- **WORK INSTRUCTIONS**:
Rewrite the lines of every row below as a JSON list of strings, one string per line, leaving out any blank lines.

- **RECORDS SUPPLIED**:
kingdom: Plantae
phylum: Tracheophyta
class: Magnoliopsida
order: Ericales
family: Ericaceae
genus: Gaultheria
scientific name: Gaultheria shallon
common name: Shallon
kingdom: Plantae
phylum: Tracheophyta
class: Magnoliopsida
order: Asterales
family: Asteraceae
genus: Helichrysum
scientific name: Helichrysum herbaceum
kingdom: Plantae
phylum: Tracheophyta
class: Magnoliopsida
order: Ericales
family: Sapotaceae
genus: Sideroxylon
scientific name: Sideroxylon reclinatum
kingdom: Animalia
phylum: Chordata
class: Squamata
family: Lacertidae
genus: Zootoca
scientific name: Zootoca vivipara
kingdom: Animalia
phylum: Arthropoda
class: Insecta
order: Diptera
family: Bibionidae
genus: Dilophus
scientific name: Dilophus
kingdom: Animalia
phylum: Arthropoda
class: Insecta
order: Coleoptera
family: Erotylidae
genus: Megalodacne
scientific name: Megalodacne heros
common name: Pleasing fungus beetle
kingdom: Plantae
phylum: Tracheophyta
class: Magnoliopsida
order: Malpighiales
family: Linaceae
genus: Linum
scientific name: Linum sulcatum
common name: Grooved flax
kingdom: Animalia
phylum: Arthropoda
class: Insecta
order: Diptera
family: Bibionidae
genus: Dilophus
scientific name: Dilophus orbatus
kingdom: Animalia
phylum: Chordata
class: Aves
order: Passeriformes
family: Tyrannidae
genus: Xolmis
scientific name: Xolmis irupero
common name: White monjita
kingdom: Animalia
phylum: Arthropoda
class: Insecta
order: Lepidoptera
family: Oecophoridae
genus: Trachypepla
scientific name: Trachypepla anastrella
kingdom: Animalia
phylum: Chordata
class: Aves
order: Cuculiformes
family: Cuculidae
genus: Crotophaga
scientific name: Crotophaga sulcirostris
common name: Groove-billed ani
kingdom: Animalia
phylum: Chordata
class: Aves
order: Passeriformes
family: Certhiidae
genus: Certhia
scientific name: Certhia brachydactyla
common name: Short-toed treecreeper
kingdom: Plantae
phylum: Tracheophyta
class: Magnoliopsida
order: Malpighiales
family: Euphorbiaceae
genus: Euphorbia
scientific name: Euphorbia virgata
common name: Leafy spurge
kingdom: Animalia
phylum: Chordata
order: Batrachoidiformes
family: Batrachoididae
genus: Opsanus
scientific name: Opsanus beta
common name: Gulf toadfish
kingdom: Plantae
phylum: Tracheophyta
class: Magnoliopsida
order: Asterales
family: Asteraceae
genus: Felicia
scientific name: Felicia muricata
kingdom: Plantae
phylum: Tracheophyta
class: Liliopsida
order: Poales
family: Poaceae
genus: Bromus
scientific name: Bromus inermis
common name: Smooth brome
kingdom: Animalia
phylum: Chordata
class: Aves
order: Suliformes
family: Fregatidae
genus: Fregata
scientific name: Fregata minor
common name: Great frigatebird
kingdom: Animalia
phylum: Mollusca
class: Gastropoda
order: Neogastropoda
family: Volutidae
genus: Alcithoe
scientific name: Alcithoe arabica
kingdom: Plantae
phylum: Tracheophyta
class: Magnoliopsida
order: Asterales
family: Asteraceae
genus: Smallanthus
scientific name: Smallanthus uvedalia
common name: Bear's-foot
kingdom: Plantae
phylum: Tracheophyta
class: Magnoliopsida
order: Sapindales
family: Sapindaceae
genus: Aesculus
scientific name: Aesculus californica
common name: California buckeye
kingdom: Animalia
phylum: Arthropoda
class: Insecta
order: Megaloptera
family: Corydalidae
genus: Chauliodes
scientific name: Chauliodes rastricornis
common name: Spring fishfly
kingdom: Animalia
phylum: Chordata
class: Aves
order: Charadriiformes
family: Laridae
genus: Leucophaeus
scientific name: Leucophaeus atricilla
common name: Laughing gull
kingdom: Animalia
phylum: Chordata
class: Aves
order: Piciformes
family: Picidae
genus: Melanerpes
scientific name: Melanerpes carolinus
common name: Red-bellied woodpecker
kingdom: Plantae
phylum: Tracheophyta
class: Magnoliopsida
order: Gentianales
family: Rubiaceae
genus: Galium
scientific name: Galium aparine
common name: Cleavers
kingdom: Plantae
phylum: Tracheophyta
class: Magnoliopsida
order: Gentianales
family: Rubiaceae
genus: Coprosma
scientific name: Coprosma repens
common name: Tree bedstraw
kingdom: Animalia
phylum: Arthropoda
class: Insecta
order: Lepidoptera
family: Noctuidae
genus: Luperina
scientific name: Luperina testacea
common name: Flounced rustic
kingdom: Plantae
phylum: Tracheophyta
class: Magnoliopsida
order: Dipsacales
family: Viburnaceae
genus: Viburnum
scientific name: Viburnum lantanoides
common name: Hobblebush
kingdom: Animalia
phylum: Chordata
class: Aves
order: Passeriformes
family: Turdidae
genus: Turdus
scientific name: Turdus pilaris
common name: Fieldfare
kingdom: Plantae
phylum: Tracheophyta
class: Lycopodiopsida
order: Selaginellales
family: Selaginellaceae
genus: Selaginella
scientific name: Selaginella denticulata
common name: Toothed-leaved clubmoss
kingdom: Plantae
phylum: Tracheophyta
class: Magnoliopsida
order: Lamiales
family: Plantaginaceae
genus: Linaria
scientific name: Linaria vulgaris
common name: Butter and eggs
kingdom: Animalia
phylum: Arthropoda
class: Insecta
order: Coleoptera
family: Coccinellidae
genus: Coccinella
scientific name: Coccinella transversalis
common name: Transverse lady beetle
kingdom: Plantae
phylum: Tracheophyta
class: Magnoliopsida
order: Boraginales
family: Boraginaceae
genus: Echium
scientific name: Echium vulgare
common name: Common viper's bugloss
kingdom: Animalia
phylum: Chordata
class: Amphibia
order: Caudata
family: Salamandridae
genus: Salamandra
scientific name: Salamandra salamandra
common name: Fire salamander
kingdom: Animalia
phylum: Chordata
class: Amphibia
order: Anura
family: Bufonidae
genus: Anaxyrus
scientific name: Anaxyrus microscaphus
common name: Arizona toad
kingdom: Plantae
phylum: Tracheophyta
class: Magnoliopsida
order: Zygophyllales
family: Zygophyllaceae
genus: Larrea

- **SOLUTION BELOW**:
[
  "kingdom: Plantae",
  "phylum: Tracheophyta",
  "class: Magnoliopsida",
  "order: Ericales",
  "family: Ericaceae",
  "genus: Gaultheria",
  "scientific name: Gaultheria shallon",
  "common name: Shallon",
  "kingdom: Plantae",
  "phylum: Tracheophyta",
  "class: Magnoliopsida",
  "order: Asterales",
  "family: Asteraceae",
  "genus: Helichrysum",
  "scientific name: Helichrysum herbaceum",
  "kingdom: Plantae",
  "phylum: Tracheophyta",
  "class: Magnoliopsida",
  "order: Ericales",
  "family: Sapotaceae",
  "genus: Sideroxylon",
  "scientific name: Sideroxylon reclinatum",
  "kingdom: Animalia",
  "phylum: Chordata",
  "class: Squamata",
  "family: Lacertidae",
  "genus: Zootoca",
  "scientific name: Zootoca vivipara",
  "kingdom: Animalia",
  "phylum: Arthropoda",
  "class: Insecta",
  "order: Diptera",
  "family: Bibionidae",
  "genus: Dilophus",
  "scientific name: Dilophus",
  "kingdom: Animalia",
  "phylum: Arthropoda",
  "class: Insecta",
  "order: Coleoptera",
  "family: Erotylidae",
  "genus: Megalodacne",
  "scientific name: Megalodacne heros",
  "common name: Pleasing fungus beetle",
  "kingdom: Plantae",
  "phylum: Tracheophyta",
  "class: Magnoliopsida",
  "order: Malpighiales",
  "family: Linaceae",
  "genus: Linum",
  "scientific name: Linum sulcatum",
  "common name: Grooved flax",
  "kingdom: Animalia",
  "phylum: Arthropoda",
  "class: Insecta",
  "order: Diptera",
  "family: Bibionidae",
  "genus: Dilophus",
  "scientific name: Dilophus orbatus",
  "kingdom: Animalia",
  "phylum: Chordata",
  "class: Aves",
  "order: Passeriformes",
  "family: Tyrannidae",
  "genus: Xolmis",
  "scientific name: Xolmis irupero",
  "common name: White monjita",
  "kingdom: Animalia",
  "phylum: Arthropoda",
  "class: Insecta",
  "order: Lepidoptera",
  "family: Oecophoridae",
  "genus: Trachypepla",
  "scientific name: Trachypepla anastrella",
  "kingdom: Animalia",
  "phylum: Chordata",
  "class: Aves",
  "order: Cuculiformes",
  "family: Cuculidae",
  "genus: Crotophaga",
  "scientific name: Crotophaga sulcirostris",
  "common name: Groove-billed ani",
  "kingdom: Animalia",
  "phylum: Chordata",
  "class: Aves",
  "order: Passeriformes",
  "family: Certhiidae",
  "genus: Certhia",
  "scientific name: Certhia brachydactyla",
  "common name: Short-toed treecreeper",
  "kingdom: Plantae",
  "phylum: Tracheophyta",
  "class: Magnoliopsida",
  "order: Malpighiales",
  "family: Euphorbiaceae",
  "genus: Euphorbia",
  "scientific name: Euphorbia virgata",
  "common name: Leafy spurge",
  "kingdom: Animalia",
  "phylum: Chordata",
  "order: Batrachoidiformes",
  "family: Batrachoididae",
  "genus: Opsanus",
  "scientific name: Opsanus beta",
  "common name: Gulf toadfish",
  "kingdom: Plantae",
  "phylum: Tracheophyta",
  "class: Magnoliopsida",
  "order: Asterales",
  "family: Asteraceae",
  "genus: Felicia",
  "scientific name: Felicia muricata",
  "kingdom: Plantae",
  "phylum: Tracheophyta",
  "class: Liliopsida",
  "order: Poales",
  "family: Poaceae",
  "genus: Bromus",
  "scientific name: Bromus inermis",
  "common name: Smooth brome",
  "kingdom: Animalia",
  "phylum: Chordata",
  "class: Aves",
  "order: Suliformes",
  "family: Fregatidae",
  "genus: Fregata",
  "scientific name: Fregata minor",
  "common name: Great frigatebird",
  "kingdom: Animalia",
  "phylum: Mollusca",
  "class: Gastropoda",
  "order: Neogastropoda",
  "family: Volutidae",
  "genus: Alcithoe",
  "scientific name: Alcithoe arabica",
  "kingdom: Plantae",
  "phylum: Tracheophyta",
  "class: Magnoliopsida",
  "order: Asterales",
  "family: Asteraceae",
  "genus: Smallanthus",
  "scientific name: Smallanthus uvedalia",
  "common name: Bear's-foot",
  "kingdom: Plantae",
  "phylum: Tracheophyta",
  "class: Magnoliopsida",
  "order: Sapindales",
  "family: Sapindaceae",
  "genus: Aesculus",
  "scientific name: Aesculus californica",
  "common name: California buckeye",
  "kingdom: Animalia",
  "phylum: Arthropoda",
  "class: Insecta",
  "order: Megaloptera",
  "family: Corydalidae",
  "genus: Chauliodes",
  "scientific name: Chauliodes rastricornis",
  "common name: Spring fishfly",
  "kingdom: Animalia",
  "phylum: Chordata",
  "class: Aves",
  "order: Charadriiformes",
  "family: Laridae",
  "genus: Leucophaeus",
  "scientific name: Leucophaeus atricilla",
  "common name: Laughing gull",
  "kingdom: Animalia",
  "phylum: Chordata",
  "class: Aves",
  "order: Piciformes",
  "family: Picidae",
  "genus: Melanerpes",
  "scientific name: Melanerpes carolinus",
  "common name: Red-bellied woodpecker",
  "kingdom: Plantae",
  "phylum: Tracheophyta",
  "class: Magnoliopsida",
  "order: Gentianales",
  "family: Rubiaceae",
  "genus: Galium",
  "scientific name: Galium aparine",
  "common name: Cleavers",
  "kingdom: Plantae",
  "phylum: Tracheophyta",
  "class: Magnoliopsida",
  "order: Gentianales",
  "family: Rubiaceae",
  "genus: Coprosma",
  "scientific name: Coprosma repens",
  "common name: Tree bedstraw",
  "kingdom: Animalia",
  "phylum: Arthropoda",
  "class: Insecta",
  "order: Lepidoptera",
  "family: Noctuidae",
  "genus: Luperina",
  "scientific name: Luperina testacea",
  "common name: Flounced rustic",
  "kingdom: Plantae",
  "phylum: Tracheophyta",
  "class: Magnoliopsida",
  "order: Dipsacales",
  "family: Viburnaceae",
  "genus: Viburnum",
  "scientific name: Viburnum lantanoides",
  "common name: Hobblebush",
  "kingdom: Animalia",
  "phylum: Chordata",
  "class: Aves",
  "order: Passeriformes",
  "family: Turdidae",
  "genus: Turdus",
  "scientific name: Turdus pilaris",
  "common name: Fieldfare",
  "kingdom: Plantae",
  "phylum: Tracheophyta",
  "class: Lycopodiopsida",
  "order: Selaginellales",
  "family: Selaginellaceae",
  "genus: Selaginella",
  "scientific name: Selaginella denticulata",
  "common name: Toothed-leaved clubmoss",
  "kingdom: Plantae",
  "phylum: Tracheophyta",
  "class: Magnoliopsida",
  "order: Lamiales",
  "family: Plantaginaceae",
  "genus: Linaria",
  "scientific name: Linaria vulgaris",
  "common name: Butter and eggs",
  "kingdom: Animalia",
  "phylum: Arthropoda",
  "class: Insecta",
  "order: Coleoptera",
  "family: Coccinellidae",
  "genus: Coccinella",
  "scientific name: Coccinella transversalis",
  "common name: Transverse lady beetle",
  "kingdom: Plantae",
  "phylum: Tracheophyta",
  "class: Magnoliopsida",
  "order: Boraginales",
  "family: Boraginaceae",
  "genus: Echium",
  "scientific name: Echium vulgare",
  "common name: Common viper's bugloss",
  "kingdom: Animalia",
  "phylum: Chordata",
  "class: Amphibia",
  "order: Caudata",
  "family: Salamandridae",
  "genus: Salamandra",
  "scientific name: Salamandra salamandra",
  "common name: Fire salamander",
  "kingdom: Animalia",
  "phylum: Chordata",
  "class: Amphibia",
  "order: Anura",
  "family: Bufonidae",
  "genus: Anaxyrus",
  "scientific name: Anaxyrus microscaphus",
  "common name: Arizona toad",
  "kingdom: Plantae",
  "phylum: Tracheophyta",
  "class: Magnoliopsida",
  "order: Zygophyllales",
  "family: Zygophyllaceae",
  "genus: Larrea"
]